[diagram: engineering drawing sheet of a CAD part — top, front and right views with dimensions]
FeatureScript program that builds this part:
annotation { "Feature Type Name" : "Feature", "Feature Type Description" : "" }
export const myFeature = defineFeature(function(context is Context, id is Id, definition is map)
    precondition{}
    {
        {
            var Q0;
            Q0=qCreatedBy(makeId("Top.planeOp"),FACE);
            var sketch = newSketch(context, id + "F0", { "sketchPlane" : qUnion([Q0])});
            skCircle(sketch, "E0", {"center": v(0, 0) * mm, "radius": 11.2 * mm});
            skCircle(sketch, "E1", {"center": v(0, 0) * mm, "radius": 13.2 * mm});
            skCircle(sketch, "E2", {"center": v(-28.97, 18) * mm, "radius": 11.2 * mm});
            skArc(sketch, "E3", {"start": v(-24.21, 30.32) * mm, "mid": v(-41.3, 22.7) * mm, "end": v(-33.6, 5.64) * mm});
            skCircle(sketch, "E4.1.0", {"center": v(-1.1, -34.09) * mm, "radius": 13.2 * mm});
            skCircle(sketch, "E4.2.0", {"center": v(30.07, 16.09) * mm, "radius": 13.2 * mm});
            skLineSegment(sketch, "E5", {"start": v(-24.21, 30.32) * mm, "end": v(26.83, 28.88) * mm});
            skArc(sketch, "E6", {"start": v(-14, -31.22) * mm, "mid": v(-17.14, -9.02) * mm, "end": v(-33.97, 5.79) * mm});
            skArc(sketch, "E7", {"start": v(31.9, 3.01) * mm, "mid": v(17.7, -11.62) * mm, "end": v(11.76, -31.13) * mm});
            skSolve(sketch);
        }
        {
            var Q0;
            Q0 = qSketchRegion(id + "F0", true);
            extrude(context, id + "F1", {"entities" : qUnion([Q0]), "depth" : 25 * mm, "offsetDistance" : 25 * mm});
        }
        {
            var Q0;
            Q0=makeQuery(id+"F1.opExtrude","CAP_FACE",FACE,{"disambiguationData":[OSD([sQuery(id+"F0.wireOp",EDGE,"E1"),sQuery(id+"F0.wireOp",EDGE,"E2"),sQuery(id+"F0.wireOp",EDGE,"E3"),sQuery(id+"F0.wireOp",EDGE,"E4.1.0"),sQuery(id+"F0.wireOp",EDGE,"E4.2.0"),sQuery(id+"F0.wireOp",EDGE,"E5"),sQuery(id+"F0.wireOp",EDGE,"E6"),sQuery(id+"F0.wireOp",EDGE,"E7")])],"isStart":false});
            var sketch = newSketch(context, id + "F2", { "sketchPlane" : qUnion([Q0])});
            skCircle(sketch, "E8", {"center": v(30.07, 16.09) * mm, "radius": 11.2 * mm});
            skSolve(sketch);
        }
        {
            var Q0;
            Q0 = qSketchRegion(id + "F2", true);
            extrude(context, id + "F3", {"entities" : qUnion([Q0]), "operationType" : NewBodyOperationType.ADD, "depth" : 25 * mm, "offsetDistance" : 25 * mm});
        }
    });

- [AIM OF THE TASK]: Could you copy the listing above line for line, with no changes?

- [TASK SOLUTION]:
[diagram: engineering drawing sheet of a CAD part — top, front and right views with dimensions]
FeatureScript program that builds this part:
annotation { "Feature Type Name" : "Feature", "Feature Type Description" : "" }
export const myFeature = defineFeature(function(context is Context, id is Id, definition is map)
    precondition{}
    {
        {
            var Q0;
            Q0=qCreatedBy(makeId("Top.planeOp"),FACE);
            var sketch = newSketch(context, id + "F0", { "sketchPlane" : qUnion([Q0])});
            skCircle(sketch, "E0", {"center": v(0, 0) * mm, "radius": 11.2 * mm});
            skCircle(sketch, "E1", {"center": v(0, 0) * mm, "radius": 13.2 * mm});
            skCircle(sketch, "E2", {"center": v(-28.97, 18) * mm, "radius": 11.2 * mm});
            skArc(sketch, "E3", {"start": v(-24.21, 30.32) * mm, "mid": v(-41.3, 22.7) * mm, "end": v(-33.6, 5.64) * mm});
            skCircle(sketch, "E4.1.0", {"center": v(-1.1, -34.09) * mm, "radius": 13.2 * mm});
            skCircle(sketch, "E4.2.0", {"center": v(30.07, 16.09) * mm, "radius": 13.2 * mm});
            skLineSegment(sketch, "E5", {"start": v(-24.21, 30.32) * mm, "end": v(26.83, 28.88) * mm});
            skArc(sketch, "E6", {"start": v(-14, -31.22) * mm, "mid": v(-17.14, -9.02) * mm, "end": v(-33.97, 5.79) * mm});
            skArc(sketch, "E7", {"start": v(31.9, 3.01) * mm, "mid": v(17.7, -11.62) * mm, "end": v(11.76, -31.13) * mm});
            skSolve(sketch);
        }
        {
            var Q0;
            Q0 = qSketchRegion(id + "F0", true);
            extrude(context, id + "F1", {"entities" : qUnion([Q0]), "depth" : 25 * mm, "offsetDistance" : 25 * mm});
        }
        {
            var Q0;
            Q0=makeQuery(id+"F1.opExtrude","CAP_FACE",FACE,{"disambiguationData":[OSD([sQuery(id+"F0.wireOp",EDGE,"E1"),sQuery(id+"F0.wireOp",EDGE,"E2"),sQuery(id+"F0.wireOp",EDGE,"E3"),sQuery(id+"F0.wireOp",EDGE,"E4.1.0"),sQuery(id+"F0.wireOp",EDGE,"E4.2.0"),sQuery(id+"F0.wireOp",EDGE,"E5"),sQuery(id+"F0.wireOp",EDGE,"E6"),sQuery(id+"F0.wireOp",EDGE,"E7")])],"isStart":false});
            var sketch = newSketch(context, id + "F2", { "sketchPlane" : qUnion([Q0])});
            skCircle(sketch, "E8", {"center": v(30.07, 16.09) * mm, "radius": 11.2 * mm});
            skSolve(sketch);
        }
        {
            var Q0;
            Q0 = qSketchRegion(id + "F2", true);
            extrude(context, id + "F3", {"entities" : qUnion([Q0]), "operationType" : NewBodyOperationType.ADD, "depth" : 25 * mm, "offsetDistance" : 25 * mm});
        }
    });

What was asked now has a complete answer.